Je conçois très bien que les défauts évidents de "Trois hommes à abattre" puissent rebuter, mais pour ma part je retiens plutôt sa capacité à offrir un divertissement à suspense de belle facture, qui vient titiller la fibre nostalgique de ces early eighties.
Il s'agit d'une adaptation d'un polar de Jean-Patrick Manchette, qui voit un quidam mêlé par hasard à un complot politico-militaire d'envergure nationale.
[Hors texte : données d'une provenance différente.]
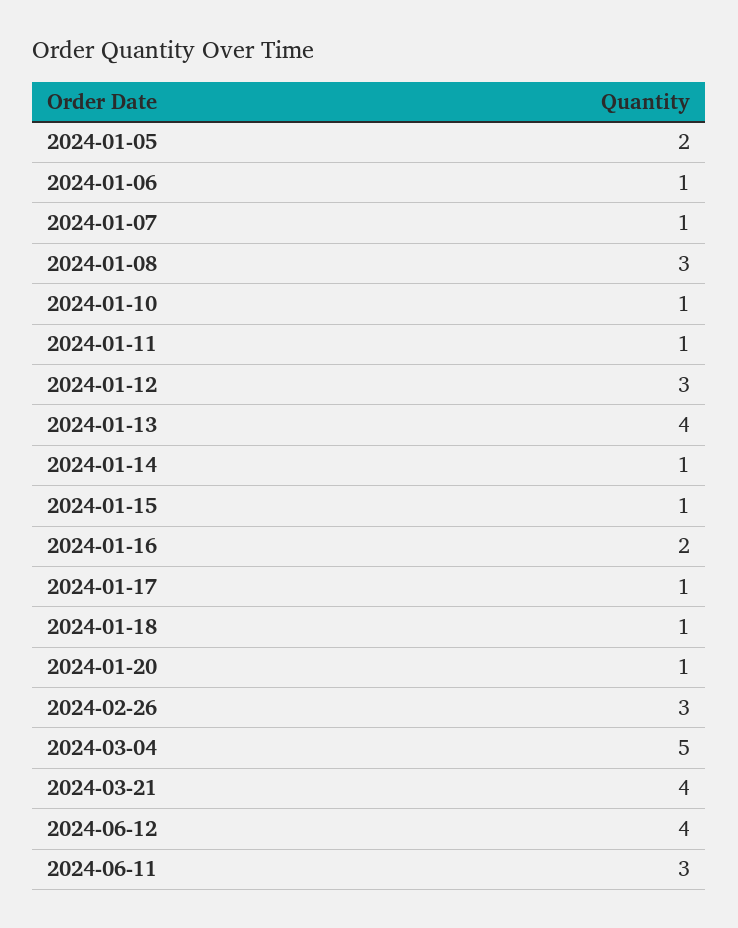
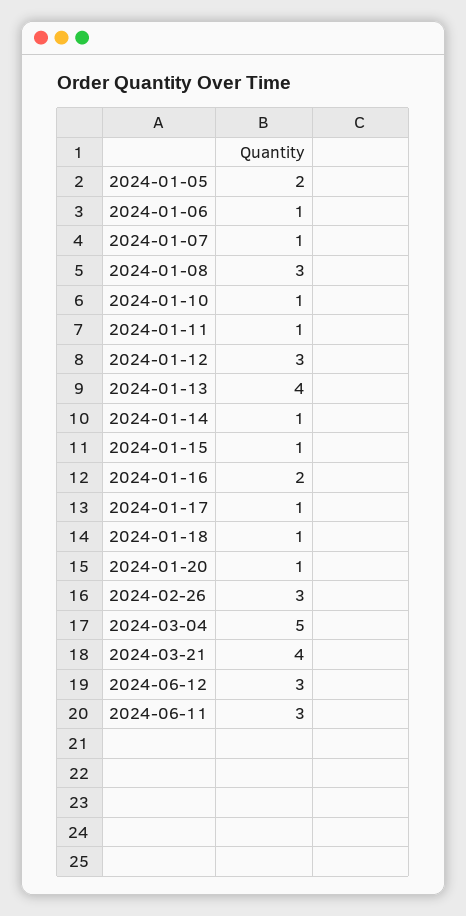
  {
    "2024-01-05": 2,
    "2024-01-06": 1,
    "2024-01-07": 1,
    "2024-01-08": 3,
    "2024-01-10": 1,
    "2024-01-11": 1,
    "2024-01-12": 3,
    "2024-01-13": 4,
    "2024-01-14": 1,
    "2024-01-15": 1,
    "2024-01-16": 2,
    "2024-01-17": 1,
    "2024-01-18": 1,
    "2024-01-20": 1,
    "2024-02-26": 3,
    "2024-03-04": 5,
    "2024-03-21": 4,
-   "2024-06-12": 4,
+   "2024-06-12": 3,
    "2024-06-11": 3
  }

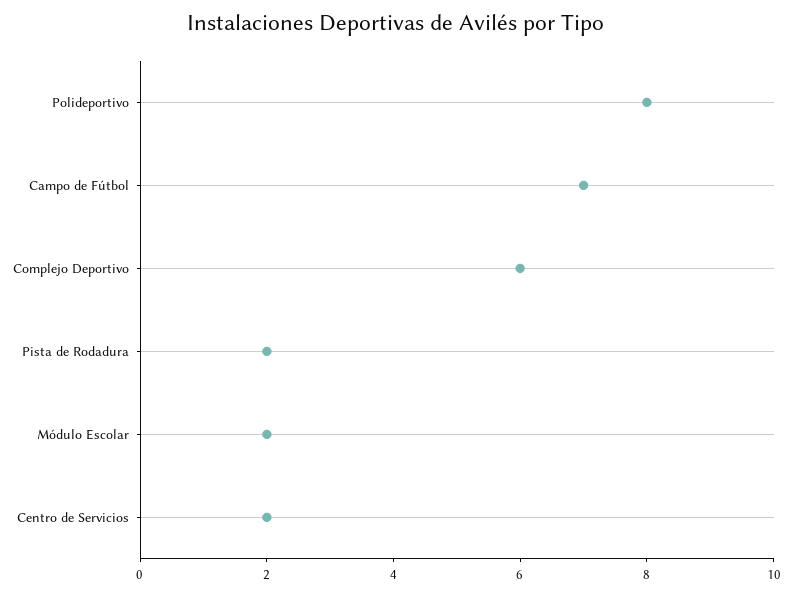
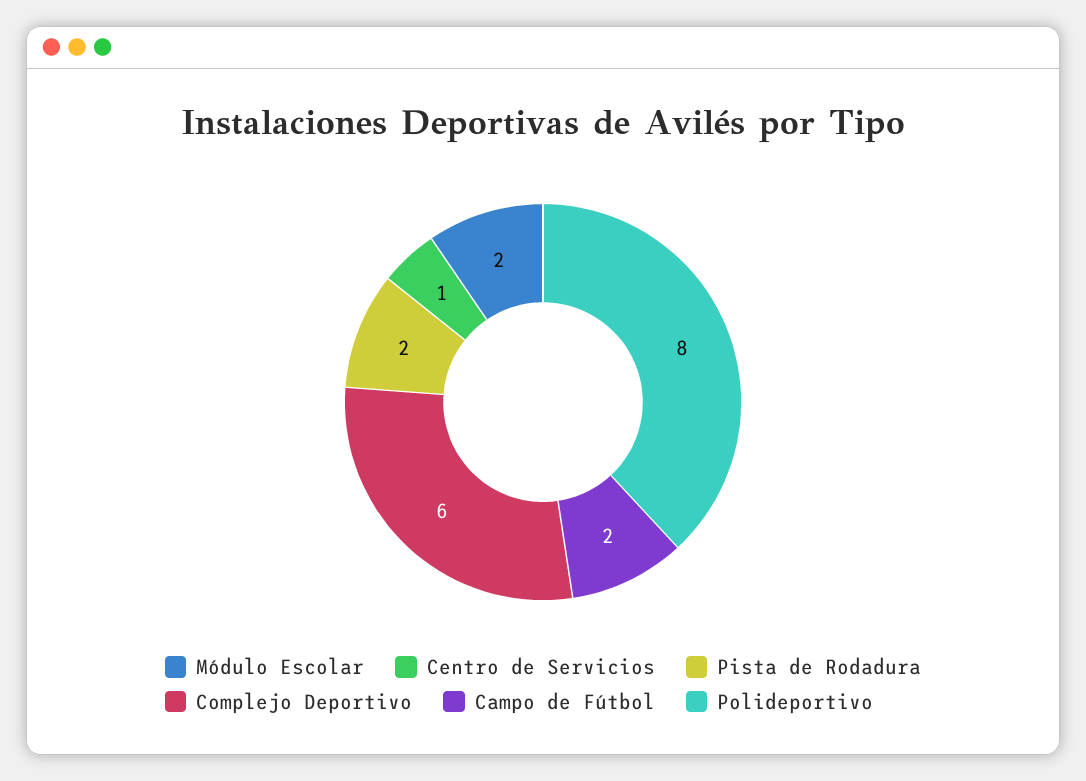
  {
    "Polideportivo": 8,
-   "Campo de Fútbol": 7,
+   "Campo de Fútbol": 2,
    "Complejo Deportivo": 6,
    "Pista de Rodadura": 2,
    "Módulo Escolar": 2,
-   "Centro de Servicios": 2
+   "Centro de Servicios": 1
  }

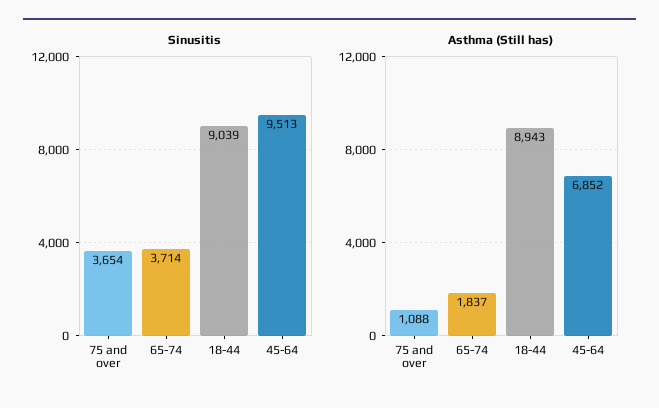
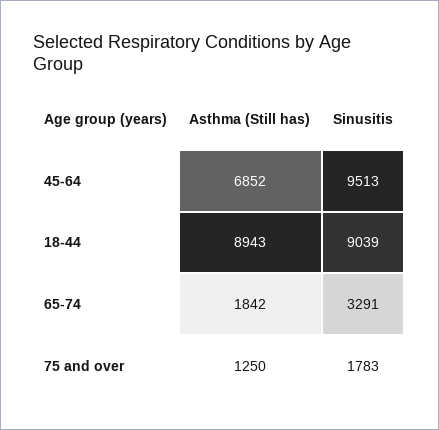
  {
    "Sinusitis": {
-     "75 and over": 3654,
+     "75 and over": 1783,
-     "65-74": 3714,
+     "65-74": 3291,
      "18-44": 9039,
      "45-64": 9513
    },
    "Asthma (Still has)": {
-     "75 and over": 1088,
+     "75 and over": 1250,
-     "65-74": 1837,
+     "65-74": 1842,
      "18-44": 8943,
      "45-64": 6852
    }
  }

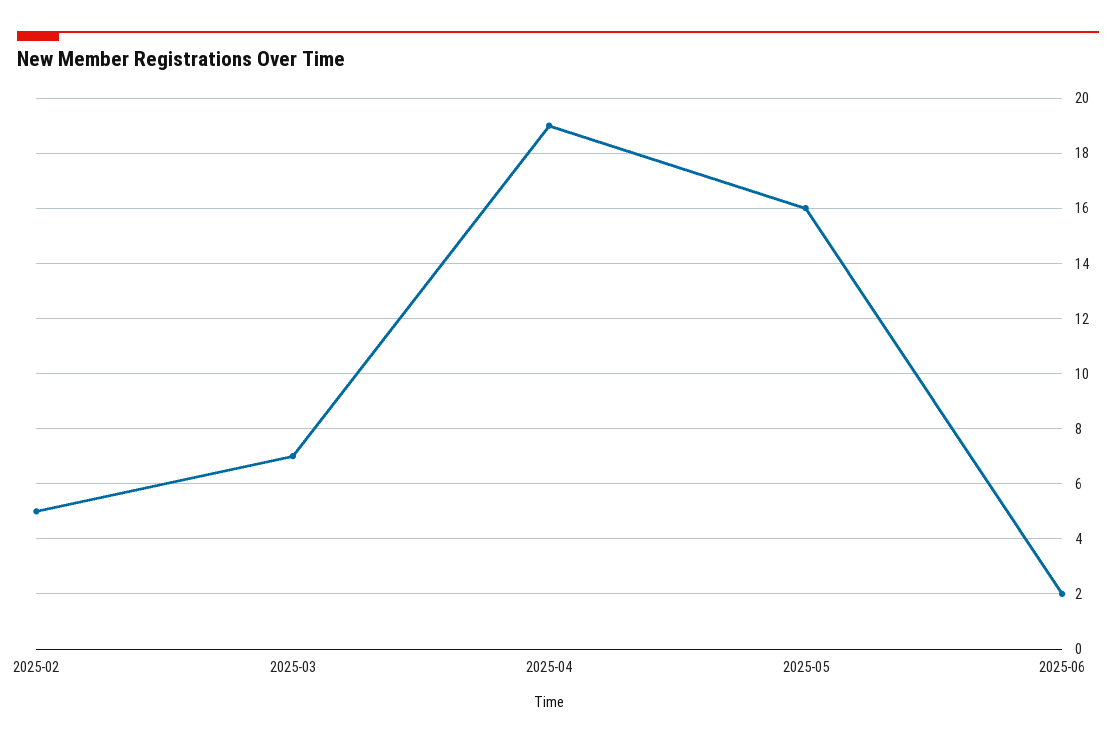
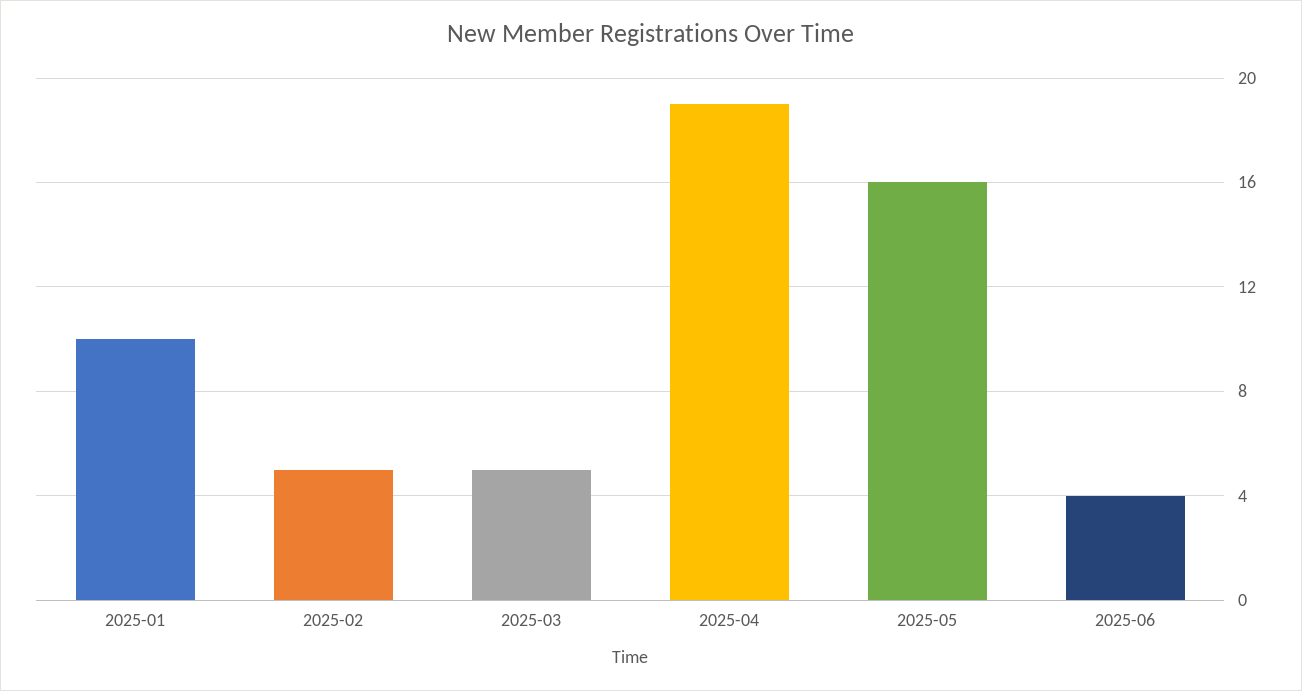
  {
    "2025-02": 5,
-   "2025-03": 7,
+   "2025-03": 5,
    "2025-04": 19,
    "2025-05": 16,
-   "2025-06": 2
+   "2025-06": 4,
+   "2025-01": 10
  }

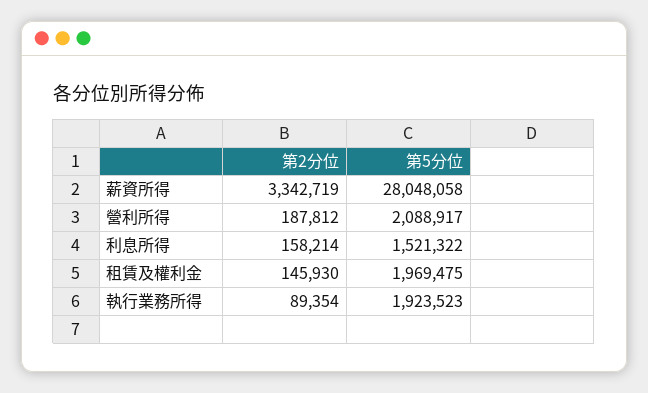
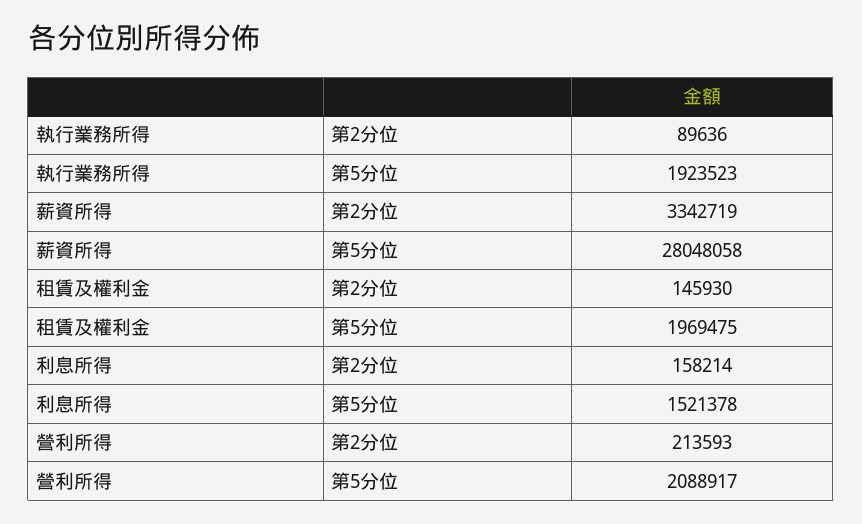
  {
    "第2分位": {
      "薪資所得": 3342719,
-     "營利所得": 187812,
+     "營利所得": 213593,
      "利息所得": 158214,
      "租賃及權利金": 145930,
-     "執行業務所得": 89354
+     "執行業務所得": 89636
    },
    "第5分位": {
      "薪資所得": 28048058,
      "營利所得": 2088917,
-     "利息所得": 1521322,
+     "利息所得": 1521378,
      "租賃及權利金": 1969475,
      "執行業務所得": 1923523
    }
  }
Enfin, quand je dis quidam, on parle tout de même d'Alain Delon, acteur-producteur-scénariste d'un film tout à sa gloire.
C'est là la première faiblesse de "Trois hommes à abattre", qui aurait gagné à développer sa formidable galerie de seconds rôles plutôt que de filmer le bel Alain sous toutes les coutures.
C'est le début de la période des polars alimentaires pour Delon, autant dire le début de la fin...
L'autre grosse carence est d'ailleurs inhérente à la première : un manque de vraisemblance criant, qui voit un "modeste" (humour) joueur de poker affronter une armée de barbouzes, dans un immense bain de sang qui n'inquiète ni la presse, ni les diverses autorités (toutes corrompues, sans doute).
Car l'intrigue de "Trois hommes à abattre" prend naissance dans une atmosphère de fin de règne politique (la droite est encore au pouvoir jusqu'à l'année suivante), où corruption et clientélisme prolifèrent dans la France giscardienne.
Pas une raison pour tomber dans cette caricature outrée...
J'ai pas mal insisté sur les défauts du film de Jacques Deray, car ils sautent aux yeux, mais n'empêchent nullement le plaisir de visionnage : on a affaire à un divertissement efficace, à la réalisation impersonnelle mais efficiente (très belle course-poursuite en voiture), au scénario simple mais prenant, qui assume son parti-pris de noirceur jusqu'au bout, avec un final tout à fait glaçant.
J'ai évoqué plus haut la distribution impressionnante : si la plupart des seconds rôles ne font hélas que passer, quel plaisir de retrouver sur la même bobine des comédiens tels que André Falcon, François Perrot, Jean-Pierre Darras, Bernard Le Coq, Feodor Atkine, Christian Barbier, sans oublier la playmate Dalila di Lazzaro ou encore Simone Renant, l'inoubliable photographe lesbienne de "Quai des orfèvres".
Enfin, last but not least, le duo Pierre Dux et Michel Auclair, aux échanges lunaires souvent hilarants, qui forment l'une des plus belle paires de méchants vues dans un polar français.